Ivo Andrić's portrayal of Christian-Muslim relations between 1500 to 1914 in Višegrad is one primarily of begrudging coexistence, cordial on the surface but with deeply-held prejudices and clear religio-cultural boundaries preventing greater integration with one another. The residents of the town find union primarily on an economic level but tend to socialise in their own enclaves and act politically as separate blocs.

This runs contrary to the viewpoint of a young Bosniak man we spoke to on our train journey from Sarajevo to Mostar. We had found in Sarajevo, once declared 'The Jerusalem of Europe' for its religious diversity although now with a clear Muslim majority, a city that continues to starkly straddle the 'East-West divide' with quaint Turkish bazaars running into modern, cafe culture plazas and streets seen throughout the rest of continental Europe (and increasingly so in Britain). The most striking example of this was observing a young Muslim woman leaving the busy Gazi Husrev-beg Mosque, pausing to take off her hijab to reveal flowing blond locks, before determinedly tottering off in heels towards the high street.

Having decided to leave our cabin which had frosted toughened-plastic windows (keeping in mind this particular journey is meant to be one of the most scenic in a country blessed with a Swiss-style landscape), we found ourselves sat opposite an older lady who couldn't speak English, instead smiling and nodding in a friendly way, and a young Bosniak man who, it transpired, was on recess from studies in the United States. Striking up conversation with small talk, the Bosniak man came to speak passionately and in great detail about his country, regaling a depressing tale of how Bosnia-Herzigovina was a united country before the 1990s with schools, politics, nightclubs - and relationships - all seeing a mixing of religions. And yet now, the constituent peoples of the country - the Serbs, Bosniaks and Croats - were living segregated lives, erecting minarets and church spires to demarcate territory, and apparently even actively adapting their shared language to create further distinction. At the end of the journey he lightened the mood by taking us to a cafe for a slice of 'pita', a large spiral shaped pie cooked in a covered pan placed under hot stones and served with yoghurt, describing it as a local delicacy - interestingly, the history of this dish places it in the börek family of pastries found across Eurasia, the Middle East and North Africa, with this specific version having a mix of Turkish and Croatian influences.

A few days after this encounter, we found ourselves sat on a coach next to an exuberant Washington lawyer who was attempting to "do Europe" in three weeks. During our discussions about Balkans history, he insisted that the differences between the peoples of Bosnia was one that stretched beyond culture and the most recent war, and that it included noticeable ethnic differences (his theory was somewhat undermined by him pointing loudly to the coach driver's 'Serbian nose' and reminiscing even more loudly about the apparently distinctively large breasts of Bosnian Muslim girls in Sarajevo).

Material:
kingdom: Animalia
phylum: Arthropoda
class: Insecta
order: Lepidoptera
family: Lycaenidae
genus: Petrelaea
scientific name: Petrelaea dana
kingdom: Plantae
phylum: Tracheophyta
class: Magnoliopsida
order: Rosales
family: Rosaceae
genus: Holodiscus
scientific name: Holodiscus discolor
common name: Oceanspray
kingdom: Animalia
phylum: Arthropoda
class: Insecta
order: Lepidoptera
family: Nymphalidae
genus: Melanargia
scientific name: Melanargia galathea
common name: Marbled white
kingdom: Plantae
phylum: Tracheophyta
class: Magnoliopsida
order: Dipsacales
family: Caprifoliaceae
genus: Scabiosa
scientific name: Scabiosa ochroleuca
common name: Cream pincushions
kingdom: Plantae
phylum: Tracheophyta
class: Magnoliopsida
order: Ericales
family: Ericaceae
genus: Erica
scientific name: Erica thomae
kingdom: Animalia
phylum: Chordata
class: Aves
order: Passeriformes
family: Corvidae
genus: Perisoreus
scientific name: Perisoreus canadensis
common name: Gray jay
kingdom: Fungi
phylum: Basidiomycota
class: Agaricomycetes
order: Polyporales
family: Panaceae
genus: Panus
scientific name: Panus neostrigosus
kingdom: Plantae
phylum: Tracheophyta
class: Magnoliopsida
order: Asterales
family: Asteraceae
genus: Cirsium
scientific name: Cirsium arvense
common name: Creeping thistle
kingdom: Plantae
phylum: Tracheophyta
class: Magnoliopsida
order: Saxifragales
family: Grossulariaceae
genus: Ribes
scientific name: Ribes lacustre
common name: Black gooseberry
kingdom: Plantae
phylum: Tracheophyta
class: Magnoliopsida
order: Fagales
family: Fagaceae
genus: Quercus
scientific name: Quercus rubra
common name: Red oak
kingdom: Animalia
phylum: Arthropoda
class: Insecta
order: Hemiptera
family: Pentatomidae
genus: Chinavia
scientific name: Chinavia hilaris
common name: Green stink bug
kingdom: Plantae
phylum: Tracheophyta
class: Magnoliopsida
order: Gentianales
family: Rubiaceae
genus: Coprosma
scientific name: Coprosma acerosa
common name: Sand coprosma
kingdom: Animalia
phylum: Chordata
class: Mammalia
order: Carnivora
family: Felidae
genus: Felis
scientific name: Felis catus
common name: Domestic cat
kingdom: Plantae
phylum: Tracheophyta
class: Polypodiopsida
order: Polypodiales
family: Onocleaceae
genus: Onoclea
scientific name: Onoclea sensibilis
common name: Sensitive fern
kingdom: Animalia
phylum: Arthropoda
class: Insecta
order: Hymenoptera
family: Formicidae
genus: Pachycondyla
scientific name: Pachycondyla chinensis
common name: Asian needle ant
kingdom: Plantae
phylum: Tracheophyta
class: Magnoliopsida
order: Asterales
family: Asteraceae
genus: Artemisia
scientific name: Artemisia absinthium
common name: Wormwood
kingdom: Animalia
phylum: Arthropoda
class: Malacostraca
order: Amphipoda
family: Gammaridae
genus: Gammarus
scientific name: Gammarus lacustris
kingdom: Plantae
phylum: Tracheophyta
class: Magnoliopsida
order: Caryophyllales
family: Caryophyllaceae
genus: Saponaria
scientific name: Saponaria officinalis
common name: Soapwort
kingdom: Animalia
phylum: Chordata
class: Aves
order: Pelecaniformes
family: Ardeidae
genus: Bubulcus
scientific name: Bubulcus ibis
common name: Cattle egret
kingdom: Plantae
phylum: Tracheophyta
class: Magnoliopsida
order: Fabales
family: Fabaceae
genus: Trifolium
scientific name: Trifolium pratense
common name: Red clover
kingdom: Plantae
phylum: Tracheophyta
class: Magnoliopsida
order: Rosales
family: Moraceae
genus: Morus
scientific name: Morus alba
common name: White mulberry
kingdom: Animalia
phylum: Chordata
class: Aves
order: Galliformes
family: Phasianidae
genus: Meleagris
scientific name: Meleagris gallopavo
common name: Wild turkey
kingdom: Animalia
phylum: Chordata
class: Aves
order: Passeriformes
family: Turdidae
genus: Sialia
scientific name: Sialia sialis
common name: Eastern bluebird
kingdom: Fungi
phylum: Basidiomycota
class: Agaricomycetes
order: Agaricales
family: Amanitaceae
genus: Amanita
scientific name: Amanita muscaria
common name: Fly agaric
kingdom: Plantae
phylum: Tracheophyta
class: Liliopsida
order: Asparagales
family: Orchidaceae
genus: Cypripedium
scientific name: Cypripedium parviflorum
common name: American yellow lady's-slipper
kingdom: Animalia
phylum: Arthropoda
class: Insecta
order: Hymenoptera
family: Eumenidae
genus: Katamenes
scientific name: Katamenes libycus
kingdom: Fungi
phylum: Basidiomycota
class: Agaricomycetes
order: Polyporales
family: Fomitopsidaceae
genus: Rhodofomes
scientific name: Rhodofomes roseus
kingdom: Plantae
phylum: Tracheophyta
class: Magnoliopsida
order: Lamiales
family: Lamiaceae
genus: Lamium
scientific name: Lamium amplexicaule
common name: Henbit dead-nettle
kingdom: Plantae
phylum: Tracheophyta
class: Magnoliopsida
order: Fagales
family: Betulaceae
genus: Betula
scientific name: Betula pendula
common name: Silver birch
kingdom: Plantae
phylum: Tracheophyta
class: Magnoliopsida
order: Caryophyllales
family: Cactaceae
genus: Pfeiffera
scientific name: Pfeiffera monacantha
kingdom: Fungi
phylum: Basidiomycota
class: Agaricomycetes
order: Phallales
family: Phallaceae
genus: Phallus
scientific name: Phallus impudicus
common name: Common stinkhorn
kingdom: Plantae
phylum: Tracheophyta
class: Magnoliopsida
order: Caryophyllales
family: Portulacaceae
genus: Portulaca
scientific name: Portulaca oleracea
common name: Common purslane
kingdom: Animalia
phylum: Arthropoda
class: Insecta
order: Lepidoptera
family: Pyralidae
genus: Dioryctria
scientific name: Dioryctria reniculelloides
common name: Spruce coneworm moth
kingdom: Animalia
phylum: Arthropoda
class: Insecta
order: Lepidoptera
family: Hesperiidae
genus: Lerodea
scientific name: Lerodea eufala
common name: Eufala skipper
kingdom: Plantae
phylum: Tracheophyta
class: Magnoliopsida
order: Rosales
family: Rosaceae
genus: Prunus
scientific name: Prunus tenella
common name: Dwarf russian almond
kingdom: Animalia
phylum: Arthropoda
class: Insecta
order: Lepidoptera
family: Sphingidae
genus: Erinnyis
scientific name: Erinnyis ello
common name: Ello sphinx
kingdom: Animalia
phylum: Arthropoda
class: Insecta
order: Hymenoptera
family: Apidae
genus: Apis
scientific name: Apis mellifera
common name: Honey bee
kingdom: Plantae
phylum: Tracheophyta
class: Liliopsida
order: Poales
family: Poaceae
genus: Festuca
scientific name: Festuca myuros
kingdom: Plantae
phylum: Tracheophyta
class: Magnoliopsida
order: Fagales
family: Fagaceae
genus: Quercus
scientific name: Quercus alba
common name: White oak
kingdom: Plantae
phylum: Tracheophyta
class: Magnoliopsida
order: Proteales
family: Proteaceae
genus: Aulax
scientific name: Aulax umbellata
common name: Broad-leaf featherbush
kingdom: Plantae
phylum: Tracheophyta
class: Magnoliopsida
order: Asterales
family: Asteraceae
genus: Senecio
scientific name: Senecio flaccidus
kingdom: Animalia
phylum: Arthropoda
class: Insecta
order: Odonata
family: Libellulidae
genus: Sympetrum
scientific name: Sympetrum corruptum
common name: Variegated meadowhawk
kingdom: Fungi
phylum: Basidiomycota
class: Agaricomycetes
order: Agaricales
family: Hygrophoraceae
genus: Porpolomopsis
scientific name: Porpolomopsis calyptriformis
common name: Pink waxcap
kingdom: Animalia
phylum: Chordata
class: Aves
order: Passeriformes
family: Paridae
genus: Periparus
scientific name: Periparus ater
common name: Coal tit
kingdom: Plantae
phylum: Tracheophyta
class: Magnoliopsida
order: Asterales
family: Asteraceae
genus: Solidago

What to do:
A) Summarize the travel piece about Bosnia in three sentences.
B) Print the part of the listing that opens with the line containing "scientific name: Dioryctria reniculelloides" and closes with the line containing "common name: Dwarf russian almond", including both of those lines.

Exercise results:
A) Andrić portrays Christian-Muslim relations in Višegrad between 1500 and 1914 as begrudging coexistence, with residents united mainly on an economic level but socializing in their own enclaves. A young Bosniak man met on a train from Sarajevo to Mostar described his country as united before the 1990s, with religions mixing in schools, politics, nightclubs and relationships, while now Serbs, Bosniaks and Croats live segregated lives. A few days later, a Washington lawyer on a coach insisted that the differences between Bosnia's peoples went beyond culture and the most recent war to include noticeable ethnic differences.

B)
scientific name: Dioryctria reniculelloides
common name: Spruce coneworm moth
kingdom: Animalia
phylum: Arthropoda
class: Insecta
order: Lepidoptera
family: Hesperiidae
genus: Lerodea
scientific name: Lerodea eufala
common name: Eufala skipper
kingdom: Plantae
phylum: Tracheophyta
class: Magnoliopsida
order: Rosales
family: Rosaceae
genus: Prunus
scientific name: Prunus tenella
common name: Dwarf russian almond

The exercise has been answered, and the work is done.